The ministry in March proposed to issue coupons in a bid to boost consumer spending amid the COVID-19 pandemic.
“We are taking a more diverse approach to the issue of coupons ... to make it as convenient as possible” for consumers, Shen told reporters prior to a meeting of the legislature’s Economics Committee.
“This means that the coupons would be distributed in paper and digital forms,” he said, adding that the coupons would also come in the form of discounts offered through mobile payment methods.
Asked if the coupons would be issued by the end of this month, Shen said that would depend on the Executive Yuan’s review of the plan this week.
“The second quarter is ideal for issuing the coupons ... the government can palliate a [potential] decline in exports by bolstering the local market,” National Central University economics professor Dachrahn Wu (吳大任) told the Taipei Times by telephone.
“We managed to achieve positive growth in GDP last quarter thanks to transferred orders as production in China shut down ... but our manufacturing sector is now facing dwindling market demand from Europe and the US, which make up more than 30 percent of global consumption,” Wu said.

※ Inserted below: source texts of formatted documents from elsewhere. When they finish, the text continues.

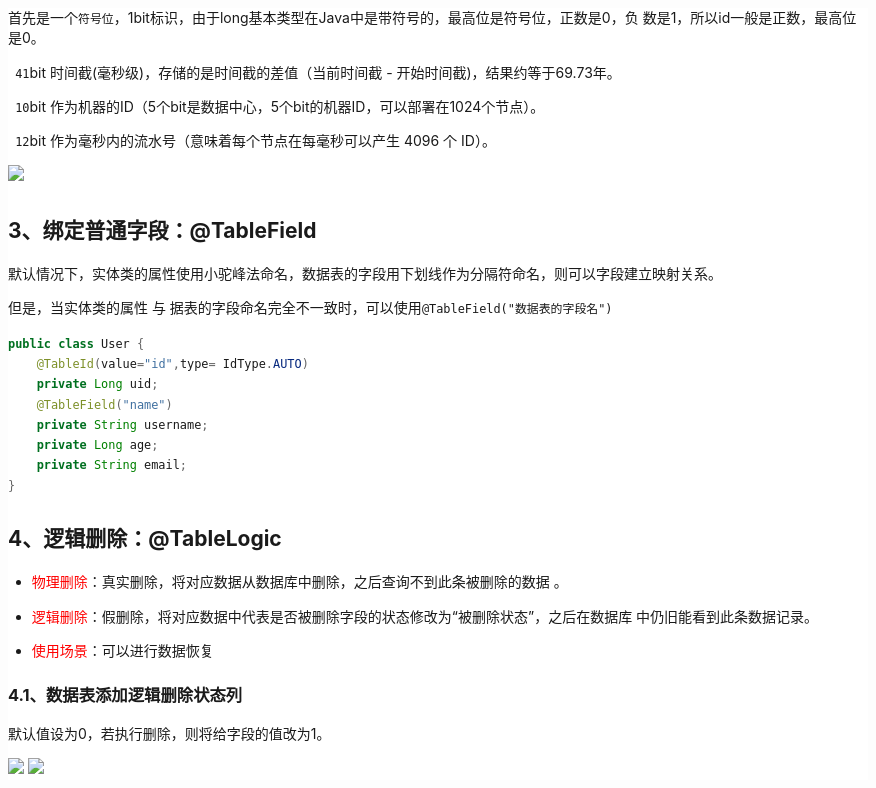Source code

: 首先是一个`符号位`，1bit标识，由于long基本类型在Java中是带符号的，最高位是符号位，正数是0，负 数是1，所以id一般是正数，最高位是0。

` 41`bit 时间截(毫秒级)，存储的是时间截的差值（当前时间截 - 开始时间截)，结果约等于69.73年。

` 10`bit 作为机器的ID（5个bit是数据中心，5个bit的机器ID，可以部署在1024个节点）。

` 12`bit 作为毫秒内的流水号（意味着每个节点在每毫秒可以产生 4096 个 ID）。

<img src="https://cyw-imgbed.oss-cn-hangzhou.aliyuncs.com/img/image-20220313125615813.png"/>





## 3、绑定普通字段：@TableField



默认情况下，实体类的属性使用小驼峰法命名，数据表的字段用下划线作为分隔符命名，则可以字段建立映射关系。



但是，当实体类的属性 与 据表的字段命名完全不一致时，可以使用`@TableField("数据表的字段名")`



```java
public class User {
    @TableId(value="id",type= IdType.AUTO)
    private Long uid;
    @TableField("name")
    private String username;
    private Long age;
    private String email;
}
```







## 4、逻辑删除：@TableLogic



- <font style="color:red;">物理删除</font>：真实删除，将对应数据从数据库中删除，之后查询不到此条被删除的数据 。

- <font style="color:red;">逻辑删除</font>：假删除，将对应数据中代表是否被删除字段的状态修改为“被删除状态”，之后在数据库 中仍旧能看到此条数据记录。

- <font style="color:red;">使用场景</font>：可以进行数据恢复



### 4.1、数据表添加逻辑删除状态列



默认值设为0，若执行删除，则将给字段的值改为1。

<img src="https://cyw-imgbed.oss-cn-hangzhou.aliyuncs.com/img/image-20220313130651144.png"/>

<img src="https://cyw-imgbed.oss-cn-hangzhou.aliyuncs.com/img/image-20220313131609740.png"/>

This would have a heavy impact on local industries, Wu said, predicting a drop in export orders for this month.
“To stimulate spending locally, the coupons would have to resemble cash as much as possible,” he said, adding that there should be minimal restrictions on the usage of the coupons.
Wu also proposed setting an early expiration date on the coupons in a bid to maximize their effect on the economy.
“An ideal deadline would be August ... we cannot have people forgetting them or spending them next year, [as] that would be missing the point,” he said.
Chung-Hua Institution for Economic Research (中華經濟研究院) vice president Wang Jiann-chyuan (王健全) proposed a more intricate plan for the coupons.
Wang on Sunday told the state-run Central News Agency that the coupons should be distributed based on levels of income.
Wang suggested that discounts for hotels and cultural events be offered to well-off people, while cash be distributed to financially disadvantaged people to maximize participation.